Published on November 28th, 2017 | by Kyle Field0
How An Intelligent Microgrid Saved A California Vineyard Amidst Wildfires — Stone Edge Farm Story
November 28th, 2017 by Kyle Field
We recently had the opportunity to speak with Craig Wooster, Project Manager & General Contractor at the Stone Edge Farm (SEF) Microgrid Project, about the impressive work the team is doing to take the farm off the grid with sustainable energy and storage.
In addition to talking about the microgrid itself, he shared how the Stone Edge Farm microgrid performed when the recent fires in Northern California blazed through wine country, leaving many residents, farmers, and vintners to sort through the remains of their properties for signs of the structures and crops that had occupied the land just hours before.

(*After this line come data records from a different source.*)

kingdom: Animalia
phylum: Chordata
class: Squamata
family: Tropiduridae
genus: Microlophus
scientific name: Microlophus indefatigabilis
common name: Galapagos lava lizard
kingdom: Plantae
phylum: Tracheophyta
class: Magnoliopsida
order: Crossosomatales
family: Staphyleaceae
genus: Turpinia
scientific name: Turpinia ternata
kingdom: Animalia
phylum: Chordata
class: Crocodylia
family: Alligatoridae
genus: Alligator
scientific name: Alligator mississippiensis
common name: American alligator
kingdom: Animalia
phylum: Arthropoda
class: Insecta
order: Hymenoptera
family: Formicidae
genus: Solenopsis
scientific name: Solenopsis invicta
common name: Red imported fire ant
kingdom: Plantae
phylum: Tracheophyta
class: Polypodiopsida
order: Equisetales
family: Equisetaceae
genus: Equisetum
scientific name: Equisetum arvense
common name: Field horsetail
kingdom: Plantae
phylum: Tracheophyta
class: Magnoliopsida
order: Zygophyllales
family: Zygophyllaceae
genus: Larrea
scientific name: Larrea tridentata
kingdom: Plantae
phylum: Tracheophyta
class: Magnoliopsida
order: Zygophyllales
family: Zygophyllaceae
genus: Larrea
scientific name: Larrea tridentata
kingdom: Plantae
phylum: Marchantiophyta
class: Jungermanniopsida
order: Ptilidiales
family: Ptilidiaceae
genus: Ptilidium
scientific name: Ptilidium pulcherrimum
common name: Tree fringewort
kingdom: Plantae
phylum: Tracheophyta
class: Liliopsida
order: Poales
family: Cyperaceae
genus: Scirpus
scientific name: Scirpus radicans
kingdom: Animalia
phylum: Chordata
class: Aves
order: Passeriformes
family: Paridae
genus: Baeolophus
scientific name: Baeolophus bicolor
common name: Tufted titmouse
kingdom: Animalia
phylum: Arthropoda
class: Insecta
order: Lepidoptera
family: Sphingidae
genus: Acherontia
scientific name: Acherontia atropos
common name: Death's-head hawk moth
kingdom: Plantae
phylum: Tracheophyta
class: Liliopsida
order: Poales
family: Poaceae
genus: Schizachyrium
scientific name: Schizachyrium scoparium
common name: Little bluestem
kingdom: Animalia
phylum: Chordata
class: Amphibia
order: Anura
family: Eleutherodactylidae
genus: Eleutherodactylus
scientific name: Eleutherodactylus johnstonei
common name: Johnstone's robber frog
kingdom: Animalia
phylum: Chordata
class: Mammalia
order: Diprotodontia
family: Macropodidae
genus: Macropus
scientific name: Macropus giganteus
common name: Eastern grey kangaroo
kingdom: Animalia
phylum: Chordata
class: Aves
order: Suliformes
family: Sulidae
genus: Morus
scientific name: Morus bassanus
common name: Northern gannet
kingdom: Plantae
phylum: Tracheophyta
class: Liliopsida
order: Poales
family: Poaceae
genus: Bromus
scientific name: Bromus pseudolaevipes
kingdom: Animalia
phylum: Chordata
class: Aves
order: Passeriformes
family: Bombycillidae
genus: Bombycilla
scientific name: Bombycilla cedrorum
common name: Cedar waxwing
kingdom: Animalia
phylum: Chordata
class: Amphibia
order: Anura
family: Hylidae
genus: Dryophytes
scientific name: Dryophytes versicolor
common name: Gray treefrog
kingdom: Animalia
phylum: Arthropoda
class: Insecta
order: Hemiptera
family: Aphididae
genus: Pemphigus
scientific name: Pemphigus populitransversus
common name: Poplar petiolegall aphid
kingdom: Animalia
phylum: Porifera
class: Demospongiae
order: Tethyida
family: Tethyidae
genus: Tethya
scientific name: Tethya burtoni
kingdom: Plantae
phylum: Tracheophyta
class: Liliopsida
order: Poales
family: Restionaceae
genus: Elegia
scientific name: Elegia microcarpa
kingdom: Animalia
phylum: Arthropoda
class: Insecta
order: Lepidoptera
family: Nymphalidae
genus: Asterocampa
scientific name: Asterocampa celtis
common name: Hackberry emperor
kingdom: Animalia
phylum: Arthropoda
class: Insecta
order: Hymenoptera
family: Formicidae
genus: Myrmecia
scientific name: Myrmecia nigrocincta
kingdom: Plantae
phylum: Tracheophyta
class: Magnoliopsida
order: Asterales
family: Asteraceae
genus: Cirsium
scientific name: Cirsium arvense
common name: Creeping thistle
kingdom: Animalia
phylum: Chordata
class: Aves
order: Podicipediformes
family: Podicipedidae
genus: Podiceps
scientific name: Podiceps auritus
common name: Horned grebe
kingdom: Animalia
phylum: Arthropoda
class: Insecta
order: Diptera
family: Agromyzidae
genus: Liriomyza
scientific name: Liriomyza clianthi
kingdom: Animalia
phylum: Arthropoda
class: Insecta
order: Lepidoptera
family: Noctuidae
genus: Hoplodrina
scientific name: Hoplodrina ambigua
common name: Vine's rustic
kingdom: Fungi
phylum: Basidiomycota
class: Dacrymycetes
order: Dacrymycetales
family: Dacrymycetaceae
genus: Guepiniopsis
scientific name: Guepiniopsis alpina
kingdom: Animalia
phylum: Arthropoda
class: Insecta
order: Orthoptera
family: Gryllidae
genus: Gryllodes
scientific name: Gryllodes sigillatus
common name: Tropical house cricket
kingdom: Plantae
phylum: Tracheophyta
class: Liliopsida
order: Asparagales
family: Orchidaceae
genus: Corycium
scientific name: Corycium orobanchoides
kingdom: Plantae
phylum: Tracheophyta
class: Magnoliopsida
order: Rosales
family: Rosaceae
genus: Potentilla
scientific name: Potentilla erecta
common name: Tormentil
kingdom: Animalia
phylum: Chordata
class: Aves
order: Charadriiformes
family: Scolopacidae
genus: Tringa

Remote Connectivity is Critical
At Stone Edge Farm, the fires forced onsite personnel to evacuate, leaving the microgrid unattended by onsite personnel for the better part of 7 days. Thankfully, the Stone Edge Farm microgrid team was able to monitor operations remotely over the internet, as the primary internet connection for the farm was not affected by the fires. Remote personnel were able to view operations at the farm from their tablets and cellphones, which worked beautifully and allowed them to closely monitor operations.
One learning from the fires was that a backup satellite internet connection would improve the ability for the team to monitor and manage the microgrid remotely in the event that a more impactful fire or other natural disaster took out the primary internet connection.
Microgrid Operation During the Wildfires
Craig’s first sign of trouble was that the electricity was out at his house first thing in the morning, after which he received word from a member of his team about the fires. As a precaution, they put Stone Edge Farms into island mode, isolating it from the primary electrical grid in the area. It ended up running on this islanded microgrid for 7 days without while fires ravaged nearby farms and homes.
With onsite personnel evacuated and the farm operating essentially by itself, the electrical load profile dropped significantly to about 25% of the farm’s typical usage. At the same time, the output from the farm’s solar systems dropped to 50% of the typical output with the smoke blocking out half of the sun’s energy.
During the fires, the vineyards and the property were being heavily irrigated, putting the well pumps and pressure pumps to heavy use. This was done to counteract the extreme heat from the fires and to minimize the possibility of any fires on the property. Thankfully, due to a well thought out and well implemented plan, the results were favorable.
The microgrid was developed iteratively with the intention of running autonomously in one of 3 different levels of operation. The grid can be managed and monitored at the farm at a high level, managed and monitored remotely as was done during the fires, or, in the event of a central system failure and/or the loss of the internet connection, the systems can manage themselves based on pre-programmed local logic.
The ability for individual unit operations within the microgrid to operate independently was developed at Stone Edge Farm by an intern from MIT who was working on this very concept at MIT and fortuitously connected with SEF resources. They struck it off right away and turned the relationship into an internship based on what he had been studying at MIT. Over the course of the internship, he built the prototype for the local controller.
That was three and a half years ago. Since then, several iterations of the local controller have been built. The effort has now been spun off as a startup to formalize the production version of the local controller into a product, after which it can be scaled up.
More than anything, this was the theme that reverberated out of my hour-plus conversation with Craig — microgrids are still very much the wild, wild west of renewable energy solutions, with nearly every installation being a one-off. The work being done at Stone Edge Farm is helping to change this paradigm by establishing standard building blocks for microgrids.
Simpliphi Power is charging down that road by creating a “microgrid in a box” product that will allow customers to purchase and have an installer professionally install a microgrid system without having to reinvent the wheel.
Craig shared that through the work being done at the farm in partnership with a number of vendors, the team is working to define and establish the first fruits of microgrid standards in the hopes that they can be formalized by the UL, ISO, and other global standards organizations.